Bible writers tell us that God is rich in mercy, full of mercy, great in mercy; and the immoderate source of tender mercies. As previously promised, I’ll avoid the technicalities of original language or theological complexities. Suffice it to say, there are several original words in both testaments that are translated “mercy,” the nuance of each is a shade distinct from the others: pity, kindness, loving kindness, kindly affection, compassion. One of the terms even means to be so moved with empathy that the insides of the mercy-giver convulse!
Jesus, the image of the invisible God, put a face on the Father. So looking at Jesus we should be able to see examples of what mercy looks like on earth. His mercy spilled over onto diminutive extortionists sitting in trees and sex workers who came to his meetings. He showed mercy to fearful disciples who should’ve done better than to abandon him to the soldiers and on the soldiers who were wounded by impulsive disciples. His mercy-tank was full all the way to the end when he gifted a heaven pass to a thief and requested forgiveness for ignorant crucifiers. He was “acquainted” with his own grief and identified with the grief of widows at the funerals of their only sons. This is the way he was – merciful.
I confess that I’m a weeper. It started on the day Jesus broke in and stole my heart. Though I was his only taker that day, the pastor who called repenters to his altar missed his lunch hour waiting for me to stop my grateful sobbing. It was the first of many such mercy appreciation sessions for me. That day – and almost every time since then – when volcanic sobs erupt from my core it’s usually because I’m overwhelmed by a sense of mercy. Sometimes I cry out for mercy to help me in a season of great need and at other times I just cry in appreciation for mercy already abundantly given. Whether I’m crying out or just crying, it’s mercy that’s on my mind.
Mercy-full
When sick, blind, poor, and miserable people called on Jesus in the gospel stories, they usually pled for mercy – “Have mercy on me!” In their desperation they cried out: “I don’t deserve your kindness or compassionate intervention, but I’m asking you to forego giving me what I deserve and treat me mercifully. You seem to be so brimming with mercy, I suspect that you have some to spare. Please use some of that spare mercy on me.”

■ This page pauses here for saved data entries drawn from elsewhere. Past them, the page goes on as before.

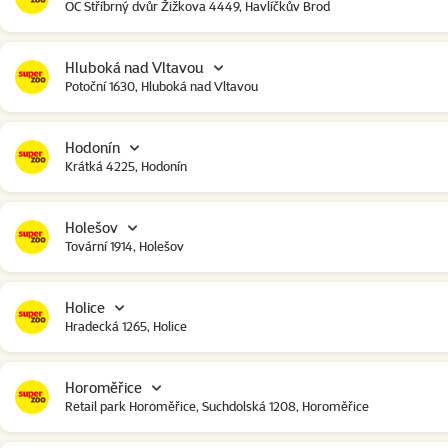
OC Stříbrný dvůr Žižkova 4449, Havlíčkův Brod
Hluboká nad Vltavou
Potoční 1630, Hluboká nad Vltavou
Hodonín
Krátká 4225, Hodonín
Holešov
Tovární 1914, Holešov
Holice
Hradecká 1265, Holice
Horoměřice
Retail park Horoměřice, Suchdolská 1208, Horoměřice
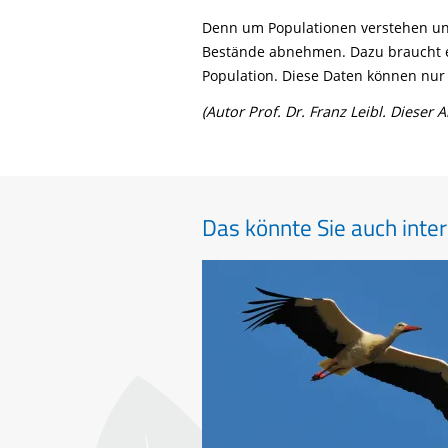
Denn um Populationen verstehen und
Bestände abnehmen. Dazu braucht e
Population. Diese Daten können nur 
(Autor Prof. Dr. Franz Leibl. Dieser 
Das könnte Sie auch inter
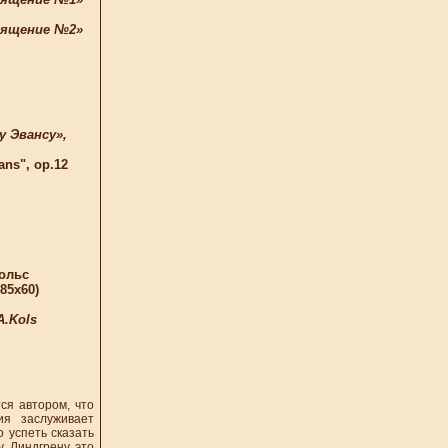
ящение №2»
 Эвансу»,
s", op.12
Кольс
85x60)
A.Kols
ся автором, что
ия заслуживает
 успеть сказать
у Линдгрену это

Because mercy is the way he is, it’s the way he treats twisted, wretched, and all manner of undeserving souls – like us. It’s what he exudes when squeezed and what splashes over when he’s clutched.

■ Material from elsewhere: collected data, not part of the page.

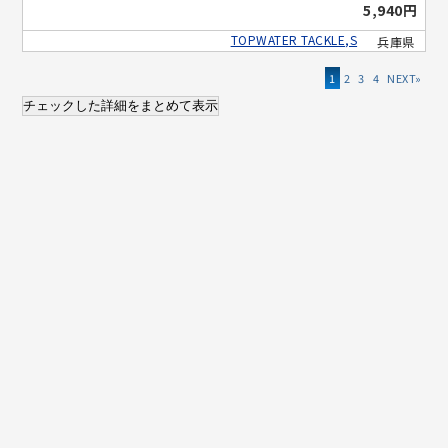
5,940円
TOPWATER TACKLE,S
兵庫県
1
2
3
4
»
チェックした詳細をまとめて表示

This is nothing new, it’s the way he’s always been. If he hadn’t been so replete with mercy, our original parents would’ve keeled over before they ate to the apple’s core. God’s free-will experiment would have been awfully short-lived; instead he approached the naked produce thieves with mercy. Ever since he’s been kindly disposed toward us and found a way to ransom us from the slavery into which we sold ourselves.

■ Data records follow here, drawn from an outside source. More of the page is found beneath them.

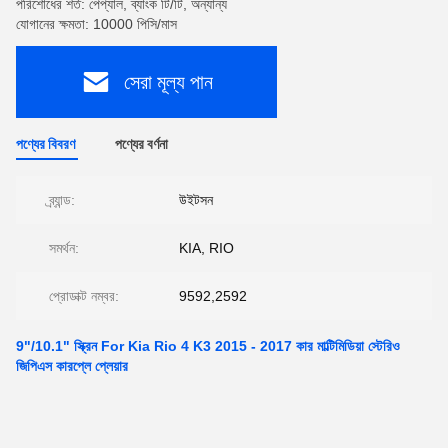
পরিশোধের শর্ত: পেপ্যাল, ব্যাংক টি/টি, অন্যান্য
যোগানের ক্ষমতা: 10000 পিসি/মাস
সেরা মূল্য পান
পণ্যের বিবরণ
পণ্যের বর্ণনা
ব্র্যান্ড:
উইটসন
সমর্থন:
KIA, RIO
প্রোডাক্ট নম্বর:
9592,2592
9"/10.1" স্ক্রিন For Kia Rio 4 K3 2015 - 2017 কার মাল্টিমিডিয়া স্টেরিও
জিপিএস কারপ্লে প্লেয়ার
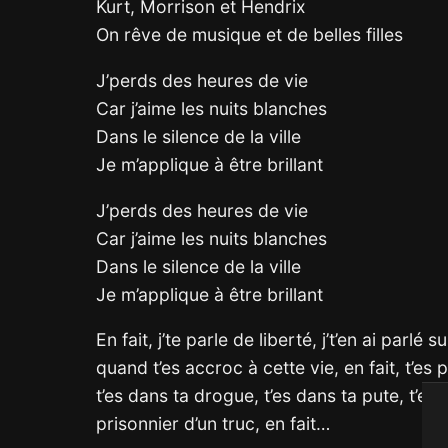
Kurt, Morrison et Hendrix
On rêve de musique et de belles filles
J’perds des heures de vie
Car j’aime les nuits blanches
Dans le silence de la ville
Je m’applique à être brillant
J’perds des heures de vie
Car j’aime les nuits blanches
Dans le silence de la ville
Je m’applique à être brillant
En fait, j’te parle de liberté, j’t’en ai parlé
quand t’es accroc à cette vie, en fait, t’es 
t’es dans ta drogue, t’es dans ta pute, t’es
prisonnier d’un truc, en fait…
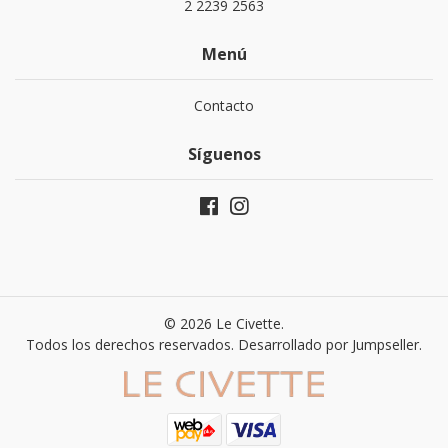
2 2239 2563
Menú
Contacto
Síguenos
© 2026 Le Civette.
Todos los derechos reservados.
Desarrollado por Jumpseller
.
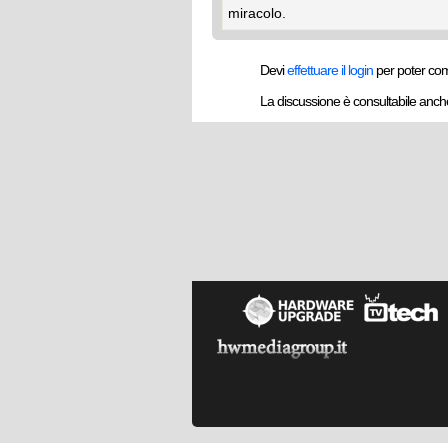
miracolo.
Devi
effettuare il login
per poter co
La discussione è consultabile anc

God is so full of mercy that we can be confident that he won’t run out of it when we need it most. When my gas tank is full I don’t worry about stalling half way across the Golden Gate Bridge. Unless I refill it, my tank will eventually go completely dry, but not mercy. To worry that God’s mercy supply will prove inadequate when I need it is paramount to a sardine who hesitates to take a sip from the ocean lest he drink it dry! God has plenty to spare in his immense supply of mercy for all of us who admit our need for it.
“Mercy never began to be, but from eternity was;
so it will never cease to be. It will never be more
since it is in itself infinite; and it will never be less
the infinite cannot suffer diminution.” (A.W. Tozer)
As though the singular – “mercy” – were inadequate to express the surplus stock of God’s kindness, and how this quality of his exudes from his heart to many points of our need all at once, it is sometimes referred to as his “mercies.” Our neediness, as complex and overwhelming as it may be, can always find a relentless supply from the God of many mercies, a new ration of it shows up every morning. There’s an infinite quantity in the personality of an infinite Creator. It has no limits anywhere; its center is everywhere and its circumference is nowhere.